Toi, ange de la terre, ta superbe t’a fait choir aussi de la sublimité du sacerdoce et des sommets de la vertu, dans un abîme de misères, et si tu ne renonces pas à tes crimes, tu rouleras jusqu’aux profondeurs de l’enfer. Tu as fait de toi-même et du monde ton seigneur et ton dieu. Tu as joui du monde, en cette vie : ta propre sensualité s’est gorgée de ses plaisirs, ô prêtre, que j’avais revêtu du sacerdoce, pour mépriser le monde et ta propre sensualité ! Eh bien ! maintenant, dis donc au monde, dis donc à ta sensualité, de plaider pour toi devant moi, le Juge souverain ! Ils te répondront qu’ils ne peuvent t’être d’aucun secours ; ils se riront de toi ; ils diront que tu as bien mérité ton sort, qu’il est juste que tu demeures confondu et réprouvé, devant Moi et devant le monde. Tu ne vois pas ton malheur, parce que, je te l’ai dit, la corne de ton orgueil t’a aveuglé. Mais tu le verras, au moment de la mort, alors que tu ne trouveras en toi-même aucune vertu pour éviter la damnation ; il n’en est point d’autre, en effet, que dans ma miséricorde, et dans l’espérance de ce sang précieux, dont je t’ai fait le ministre. Tune seras pas privé de cette assistance, pas plus que les autres, pourvu que tu veuilles espérer dans le Sang et dans ma Miséricorde. Mais nul ne doit être assez fou ni assez aveugle, pour attendre ce dernier moment.

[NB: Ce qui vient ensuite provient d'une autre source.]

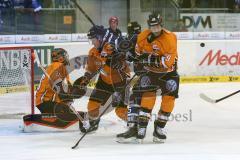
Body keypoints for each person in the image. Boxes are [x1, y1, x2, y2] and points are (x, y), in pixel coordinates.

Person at [117, 13, 179, 143]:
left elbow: (166, 63)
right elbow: (139, 54)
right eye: (152, 26)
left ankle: (159, 128)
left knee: (169, 101)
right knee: (145, 97)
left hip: (169, 73)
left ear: (161, 24)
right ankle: (139, 127)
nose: (155, 28)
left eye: (157, 25)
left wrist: (146, 59)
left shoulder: (170, 38)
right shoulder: (142, 36)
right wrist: (137, 61)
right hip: (150, 72)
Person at [76, 25, 131, 133]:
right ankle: (93, 124)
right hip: (104, 82)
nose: (92, 42)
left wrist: (118, 60)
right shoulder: (93, 52)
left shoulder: (112, 47)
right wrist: (85, 80)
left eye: (94, 39)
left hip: (121, 81)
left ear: (100, 38)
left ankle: (136, 125)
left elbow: (125, 56)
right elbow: (91, 69)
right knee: (92, 106)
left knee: (120, 111)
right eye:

Songe, qu’à cette heure dernière, le démon, le monde, la sensualité propre, accusent l’homme qui a vécu dans l’iniquité. Ils ne le trompent plus ils n’essayent plus de lui faire trouver la douceur là où il n’y a que de l’amertume, le bien où il n’y a que mal, la lumière où il n’y a que ténèbres, comme ils avaient accoutumé de faire pendant sa vie ; ils lui découvrent la vérité telle qu’elle est. Le chien de la conscience, jusque-là muet, commence à aboyer avec tant de violence, qu’il réduit l’âme presque au désespoir. C’est là l’extrême péril qu’il lui faut éviter, en recevant avec confiance le Sang, malgré tous les crimes qu’elle a commis ; car ma Miséncorde, qu’il reçoit par le Sang, est incomparablement plus grande que tous les péchés qui se commettent dans le monde.

Mais, je le répète, que personne ne diffère jusqu’à ce dernier instant ; car c’est une chose terrible pour l’homme, que de se trouver désarmé sur le champ de bataille, au milieu de tant d’ennemis.